The Algorithm Advantage: Ranked Application Systems Outperform Decentralized and Common Applications in Boston and Beyond

School choice systems across the United States have increasingly adopted common applications, where students apply to multiple schools through a single form even though each school makes admissions decisions independently. Proponents argue these systems reduce logistical barriers, expand information access, and level the playing field for disadvantaged families. Yet it remains an open question whether common applications actually improve student-school matching relative to the alternatives.

Christopher Avery, Geoffrey Kocks, and Parag Pathak address this question by developing a model that compares three application systems — decentralized (where each application carries a cost), common application, and ranked-choice (where students rank schools and a matching algorithm generates placements). Their theoretical analysis shows that while common applications expand access by lowering application costs, this benefit is offset by intensified competition that can produce worse matches than decentralized systems, where application costs naturally induce students to apply more selectively. Ranked systems, by contrast, preserve low application costs while using preference-based matching to minimize mismatches.

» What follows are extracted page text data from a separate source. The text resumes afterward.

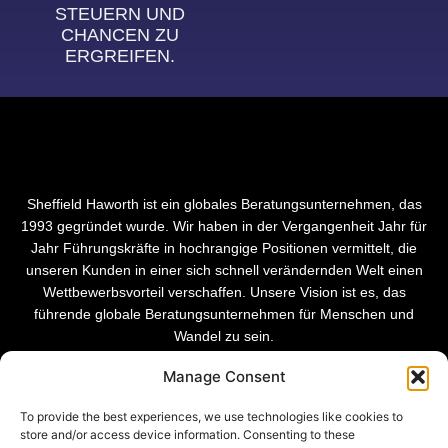
STEUERN UND
CHANCEN ZU
ERGREIFEN.
Sheffield Haworth ist ein globales Beratungsunternehmen, das
1993 gegründet wurde. Wir haben in der Vergangenheit Jahr für
Jahr Führungskräfte in hochrangige Positionen vermittelt, die
unseren Kunden in einer sich schnell verändernden Welt einen
Wettbewerbsvorteil verschaffen. Unsere Vision ist es, das
führende globale Beratungsunternehmen für Menschen und
Wandel zu sein.
Manage Consent
To provide the best experiences, we use technologies like cookies to
store and/or access device information. Consenting to these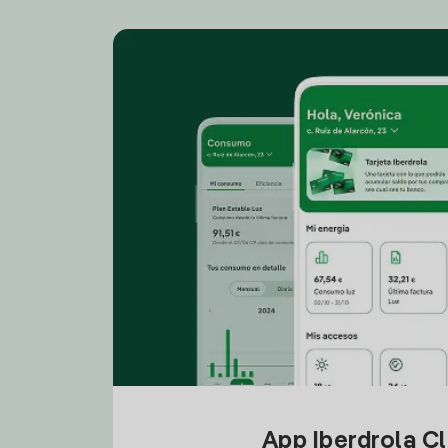
App Iberdrola C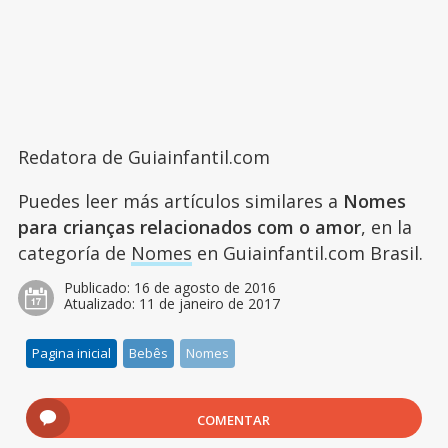
Redatora de Guiainfantil.com
Puedes leer más artículos similares a
Nomes
para crianças relacionados com o amor
, en la
categoría de
Nomes
en Guiainfantil.com Brasil.
Publicado:
16 de agosto de 2016
Atualizado:
11 de janeiro de 2017
Pagina inicial
Bebês
Nomes
COMENTAR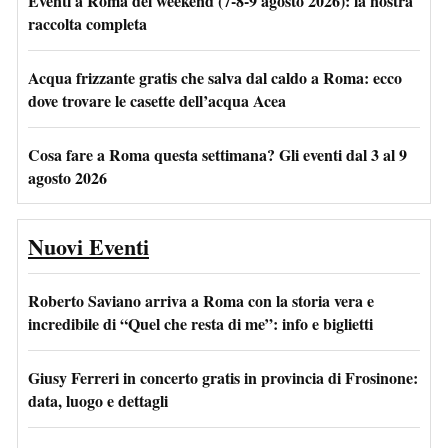
Eventi a Roma del weekend (7-8-9 agosto 2026): la nostra
raccolta completa
Acqua frizzante gratis che salva dal caldo a Roma: ecco
dove trovare le casette dell’acqua Acea
Cosa fare a Roma questa settimana? Gli eventi dal 3 al 9
agosto 2026
Nuovi Eventi
Roberto Saviano arriva a Roma con la storia vera e
incredibile di “Quel che resta di me”: info e biglietti
Giusy Ferreri in concerto gratis in provincia di Frosinone:
data, luogo e dettagli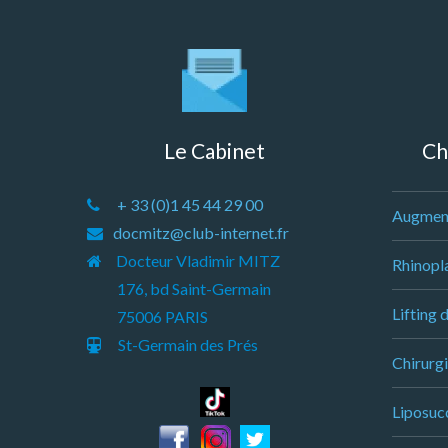
Le Cabinet
Ch
+ 33 (0)1 45 44 29 00
Augmen
docmitz@club-internet.fr
Docteur Vladimir MITZ
Rhinopla
176, bd Saint-Germain
Lifting 
75006 PARIS
St-Germain des Prés
Chirurgi
Liposucc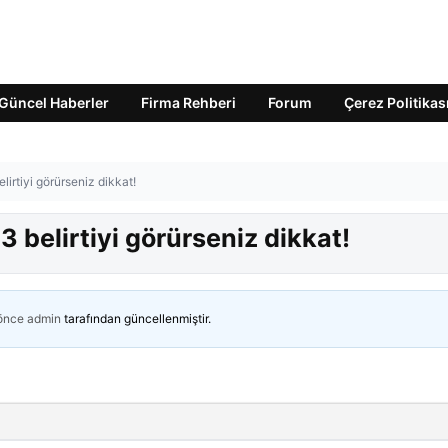
Güncel Haberler
Firma Rehberi
Forum
Çerez Politikas
lirtiyi görürseniz dikkat!
3 belirtiyi görürseniz dikkat!
 önce
admin
tarafından güncellenmiştir.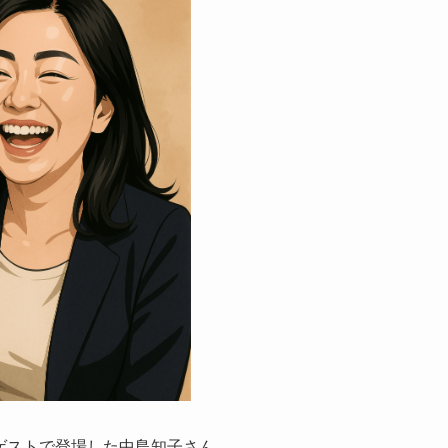
にゲストで登場した中島知子さん。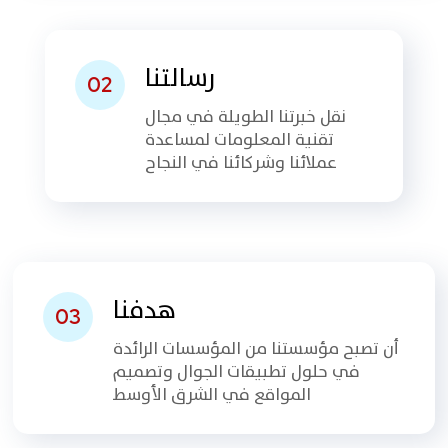
رسالتنا
02
نقل خبرتنا الطويلة في مجال
تقنية المعلومات لمساعدة
عملائنا وشركائنا في النجاح
هدفنا
03
أن تصبح مؤسستنا من المؤسسات الرائدة
في حلول تطبيقات الجوال وتصميم
المواقع في الشرق الأوسط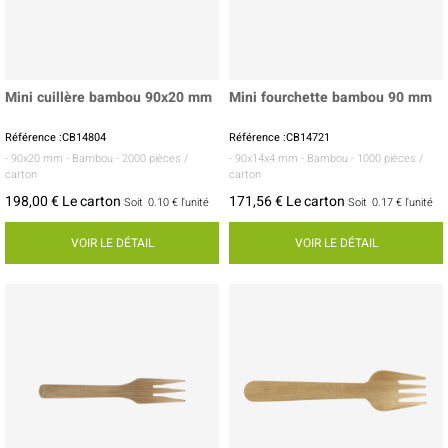
Mini cuillère bambou 90x20 mm
Mini fourchette bambou 90 mm
Référence :CB14804
Référence :CB14721
- 90x20 mm
- Bambou
- 2000 pièces /
- 90x14x4 mm
- Bambou
- 1000 pièces /
carton
carton
198,00 € Le carton
171,56 € Le carton
Soit
0.10 €
l'unité
Soit
0.17 €
l'unité
VOIR LE DÉTAIL
VOIR LE DÉTAIL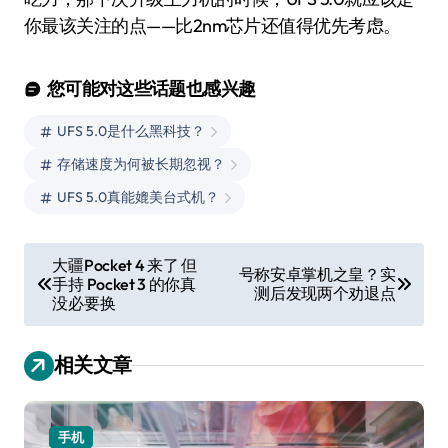
你最该关注的点——比2nm芯片还值得优先考虑。
您可能对这些话题也感兴趣
UFS 5.0是什么黑科技？
存储速度为何被长期忽视？
UFS 5.0真能媲美台式机？
文
大疆Pocket 4 来了 但
号称安卓掌机之皇？实
手持 Pocket 3 的你真
章
测后发现两个劝退点
没必要换
导
航
相关文章
手机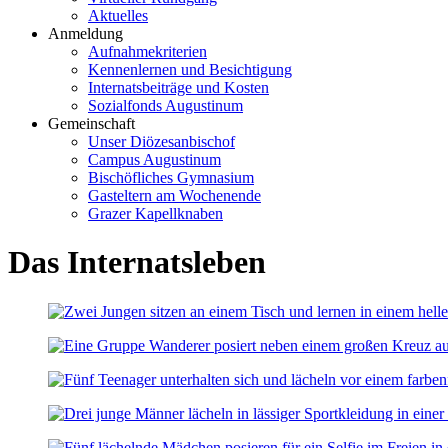
Aktuelles
Anmeldung
Aufnahmekriterien
Kennenlernen und Besichtigung
Internatsbeiträge und Kosten
Sozialfonds Augustinum
Gemeinschaft
Unser Diözesanbischof
Campus Augustinum
Bischöfliches Gymnasium
Gasteltern am Wochenende
Grazer Kapellknaben
Das Internatsleben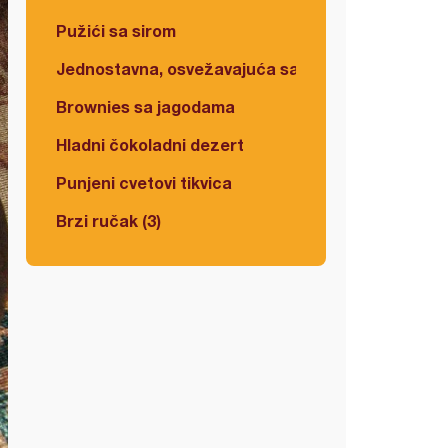
Pužići sa sirom
Jednostavna, osvežavajuća salata
Brownies sa jagodama
Hladni čokoladni dezert
Punjeni cvetovi tikvica
Brzi ručak (3)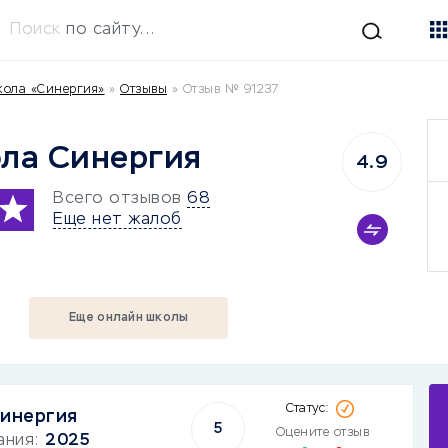
Поиск
по сайту...
ола «Синергия»
»
Отзывы
»
Отзыв № 91237
ла Синергия
4.9
Всего отзывов
68
Еще нет жалоб
Еще онлайн школы
Синергия
5
Оцените отзыв
ания:
2025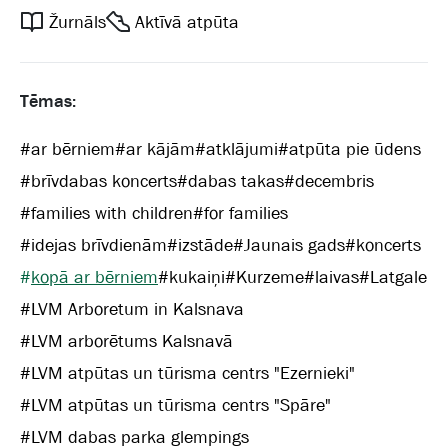
Žurnāls
Aktīvā atpūta
Tēmas:
#
ar bērniem
#
ar kājām
#
atklājumi
#
atpūta pie ūdens
#
brīvdabas koncerts
#
dabas takas
#
decembris
#
families with children
#
for families
#
idejas brīvdienām
#
izstāde
#
Jaunais gads
#
koncerts
#
kopā ar bērniem
#
kukaiņi
#
Kurzeme
#
laivas
#
Latgale
#
LVM Arboretum in Kalsnava
#
LVM arborētums Kalsnavā
#
LVM atpūtas un tūrisma centrs "Ezernieki"
#
LVM atpūtas un tūrisma centrs "Spāre"
#
LVM dabas parka glempings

The authors test these predictions using data from Boston's charter school sector before and after its adoption of a common application system. A key empirical finding is that student preferences are not stable between application and enrollment: a school ranked first at application remains the top choice only 72% of the time at enrollment. Accounting for this preference instability, both the common application and decentralized systems place 36% of students in their first-choice school, while simulations of a ranked system would have achieved 39%. Contrary to a primary policy goal, Boston's common application did not improve school access for disadvantaged student groups. Counterfactual simulations using a structural demand model confirm that the ranked system consistently outperforms the common application on both first-choice placement rates and overall student welfare across varying levels of market competition and preference instability.